Leadership in the Classroom

Many teachers face a huge dilemma when it comes to incorporating leadership training into a classroom. On one hand, there is an increasing realization that leadership skills are critical for a student’s long term success (both academic, and afterwards in the workplace). On the other hand, leadership skills are rarely measured and don’t show up on standardized tests. They aren’t included in school reports and aren’t used as a criteria to measure academic success.

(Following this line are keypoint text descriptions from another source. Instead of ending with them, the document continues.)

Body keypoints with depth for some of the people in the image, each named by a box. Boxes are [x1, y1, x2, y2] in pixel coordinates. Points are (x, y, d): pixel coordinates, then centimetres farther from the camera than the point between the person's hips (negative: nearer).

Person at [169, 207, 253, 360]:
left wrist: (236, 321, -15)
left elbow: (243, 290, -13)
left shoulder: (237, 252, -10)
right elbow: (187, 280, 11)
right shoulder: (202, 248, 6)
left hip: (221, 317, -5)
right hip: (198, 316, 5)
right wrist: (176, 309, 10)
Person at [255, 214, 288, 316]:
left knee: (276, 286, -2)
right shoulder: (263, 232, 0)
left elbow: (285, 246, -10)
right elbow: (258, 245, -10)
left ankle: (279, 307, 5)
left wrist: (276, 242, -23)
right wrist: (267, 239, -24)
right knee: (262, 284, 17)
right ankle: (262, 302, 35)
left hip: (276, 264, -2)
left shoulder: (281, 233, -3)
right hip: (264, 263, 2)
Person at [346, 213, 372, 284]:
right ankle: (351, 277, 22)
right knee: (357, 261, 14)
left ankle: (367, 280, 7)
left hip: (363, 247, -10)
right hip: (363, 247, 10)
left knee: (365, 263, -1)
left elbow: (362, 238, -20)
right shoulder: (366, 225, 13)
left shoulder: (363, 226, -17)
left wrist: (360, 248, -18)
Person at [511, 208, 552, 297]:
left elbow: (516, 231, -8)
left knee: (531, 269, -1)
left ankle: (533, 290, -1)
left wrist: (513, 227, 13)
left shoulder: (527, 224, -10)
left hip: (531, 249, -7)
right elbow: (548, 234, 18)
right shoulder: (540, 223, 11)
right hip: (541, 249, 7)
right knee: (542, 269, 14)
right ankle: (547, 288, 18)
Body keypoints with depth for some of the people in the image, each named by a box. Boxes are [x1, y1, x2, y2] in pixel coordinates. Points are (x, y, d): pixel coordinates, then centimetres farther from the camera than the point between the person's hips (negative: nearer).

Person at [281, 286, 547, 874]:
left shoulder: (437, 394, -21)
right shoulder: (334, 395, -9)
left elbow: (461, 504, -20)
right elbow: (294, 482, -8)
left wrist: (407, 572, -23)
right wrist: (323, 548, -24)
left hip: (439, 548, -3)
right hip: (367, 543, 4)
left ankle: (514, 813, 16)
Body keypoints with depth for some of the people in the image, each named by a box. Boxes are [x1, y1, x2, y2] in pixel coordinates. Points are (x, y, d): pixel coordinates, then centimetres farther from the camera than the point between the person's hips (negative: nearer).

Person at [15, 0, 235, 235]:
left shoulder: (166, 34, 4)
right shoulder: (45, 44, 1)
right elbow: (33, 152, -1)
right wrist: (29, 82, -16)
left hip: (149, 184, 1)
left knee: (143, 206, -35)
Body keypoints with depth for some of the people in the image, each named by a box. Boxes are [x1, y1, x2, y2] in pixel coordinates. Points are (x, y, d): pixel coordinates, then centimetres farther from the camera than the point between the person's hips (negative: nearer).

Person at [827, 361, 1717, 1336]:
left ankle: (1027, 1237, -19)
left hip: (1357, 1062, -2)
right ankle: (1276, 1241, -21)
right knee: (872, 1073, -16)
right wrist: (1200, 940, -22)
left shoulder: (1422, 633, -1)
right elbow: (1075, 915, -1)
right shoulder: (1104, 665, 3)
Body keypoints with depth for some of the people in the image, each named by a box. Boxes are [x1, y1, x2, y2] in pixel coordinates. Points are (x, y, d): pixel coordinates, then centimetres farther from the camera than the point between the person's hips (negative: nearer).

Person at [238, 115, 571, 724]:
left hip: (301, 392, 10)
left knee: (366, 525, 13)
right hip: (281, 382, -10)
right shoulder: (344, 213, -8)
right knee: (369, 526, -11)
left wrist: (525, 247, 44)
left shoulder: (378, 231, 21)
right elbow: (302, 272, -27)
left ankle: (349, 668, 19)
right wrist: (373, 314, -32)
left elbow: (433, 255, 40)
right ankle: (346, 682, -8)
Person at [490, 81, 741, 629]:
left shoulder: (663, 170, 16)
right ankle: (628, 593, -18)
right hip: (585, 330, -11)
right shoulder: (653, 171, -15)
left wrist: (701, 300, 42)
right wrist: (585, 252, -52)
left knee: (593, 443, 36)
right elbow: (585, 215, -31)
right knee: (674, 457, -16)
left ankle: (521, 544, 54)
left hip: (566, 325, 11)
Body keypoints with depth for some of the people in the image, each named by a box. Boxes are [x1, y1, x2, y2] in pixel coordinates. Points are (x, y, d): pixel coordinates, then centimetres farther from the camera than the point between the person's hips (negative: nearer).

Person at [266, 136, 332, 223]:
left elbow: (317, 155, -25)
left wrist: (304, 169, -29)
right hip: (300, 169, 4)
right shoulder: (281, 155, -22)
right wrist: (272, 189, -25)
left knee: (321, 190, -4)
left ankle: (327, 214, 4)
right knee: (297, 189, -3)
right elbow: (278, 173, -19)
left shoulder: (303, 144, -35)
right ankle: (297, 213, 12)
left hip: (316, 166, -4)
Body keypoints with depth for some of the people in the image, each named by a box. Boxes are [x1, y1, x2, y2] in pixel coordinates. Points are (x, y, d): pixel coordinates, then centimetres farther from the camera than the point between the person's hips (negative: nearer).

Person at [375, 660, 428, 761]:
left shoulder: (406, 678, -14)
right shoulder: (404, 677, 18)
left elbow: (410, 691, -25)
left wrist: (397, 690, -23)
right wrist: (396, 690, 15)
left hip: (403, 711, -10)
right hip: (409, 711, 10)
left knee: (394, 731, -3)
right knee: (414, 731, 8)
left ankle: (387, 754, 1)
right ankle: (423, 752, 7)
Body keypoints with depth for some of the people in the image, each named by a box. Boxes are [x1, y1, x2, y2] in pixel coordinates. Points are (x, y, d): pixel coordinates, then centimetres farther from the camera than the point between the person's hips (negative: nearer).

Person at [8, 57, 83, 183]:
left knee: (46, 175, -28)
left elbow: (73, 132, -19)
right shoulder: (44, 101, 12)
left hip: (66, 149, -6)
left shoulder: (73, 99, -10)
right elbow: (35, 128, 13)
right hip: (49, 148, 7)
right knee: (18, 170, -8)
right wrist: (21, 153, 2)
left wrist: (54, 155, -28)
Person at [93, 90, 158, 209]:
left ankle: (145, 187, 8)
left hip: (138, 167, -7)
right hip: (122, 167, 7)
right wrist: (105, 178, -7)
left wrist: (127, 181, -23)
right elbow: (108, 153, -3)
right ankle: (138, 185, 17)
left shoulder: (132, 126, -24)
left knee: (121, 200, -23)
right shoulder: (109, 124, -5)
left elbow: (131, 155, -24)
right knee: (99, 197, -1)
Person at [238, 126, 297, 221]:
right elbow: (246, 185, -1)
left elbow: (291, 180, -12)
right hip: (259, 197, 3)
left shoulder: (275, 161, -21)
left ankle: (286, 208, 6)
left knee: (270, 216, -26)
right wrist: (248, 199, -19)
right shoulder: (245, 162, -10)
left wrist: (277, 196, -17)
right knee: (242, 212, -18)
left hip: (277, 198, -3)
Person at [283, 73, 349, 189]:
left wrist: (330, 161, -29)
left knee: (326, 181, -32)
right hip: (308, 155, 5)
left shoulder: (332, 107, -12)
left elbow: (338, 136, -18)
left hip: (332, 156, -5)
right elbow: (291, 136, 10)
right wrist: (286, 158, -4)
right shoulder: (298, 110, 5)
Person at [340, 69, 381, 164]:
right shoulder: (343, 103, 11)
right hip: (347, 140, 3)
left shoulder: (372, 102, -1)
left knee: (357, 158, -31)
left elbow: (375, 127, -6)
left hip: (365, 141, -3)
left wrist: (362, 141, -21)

Given the enormous pressure on teachers to improve academic performance, it is often unreasonable to expect teachers to drop existing content to incorporate leadership training.
So what’s a teacher to do?
The answer is not so much to add leadership training, as to incorporate it into existing curriculum and teaching techniques.
Let’s start out by considering those classroom methodologies that do a poor job teaching leadership skills:

  • Lectures. Even lectures about leadership are not very effective unless in the context of leadership activities.
  • Videos.
  • Reading, taking tests, and most other passive activities.

Leadership is a skill-set, and to practice leadership you must be doing something. So what kinds of classroom activities are best at teaching those skills?

  • Presentations – any time a student is standing in front of the class and presenting information (whether it is a speech, leading a discussion, or putting on a skit), they are gaining valuable leadership practice.
  • Helping other students – When one student helps another, it is a form of leadership.
  • Working in a group – Any type of group project in or out of class, has the potential to develop leadership skills.

With these ideas as a basis, it becomes clear how any teacher can incorporate leadership training into virtually any classroom environment without compromising on academics:

  • Role modeling – teachers can follow the guiding principles in part one of “Developing Teen Leadership” to model good leadership.
  • Given the choice between passive and active learning, strive to incorporate more active learning in the form of presentations, group projects and other methodologies that allow students to interact.  Then add a leadership component to each activity. For example: after a student presents, don’t just discuss the content, but discuss how he or she could have improved the presentation (and why that is important). When a group delivers a project, include a review or discussion on how well they worked together. Have the group report on who was the group leader? How was the leader chosen? Was the work divided fairly or based on the group member’s skills? The idea is to get them to start thinking not just about the task at hand, but about the process as well. This will give you the context for teaching the leadership techniques described in “Developing Teen Leadership” – because they relate to an actual experience, students will find them relevant and easy to understand. More important, it will give them the skills to help them be more effective the next time. You should see the quality of presentations and the quality or results produced by project groups improve over time as they apply these skills.
  • Look for leadership examples in passive activities. When watching a video, look beyond the content of the video to ask if the character demonstrated leadership and how? Discuss the leadership skills of characters in books. You can apply this approach to virtually any subject.

As it turns out, it is possible to add a significant leadership training component to the classroom without a major commitment of time and energy. All it takes is a modest change in approach – making leadership training a small but consistent aspect of as many activities as possible.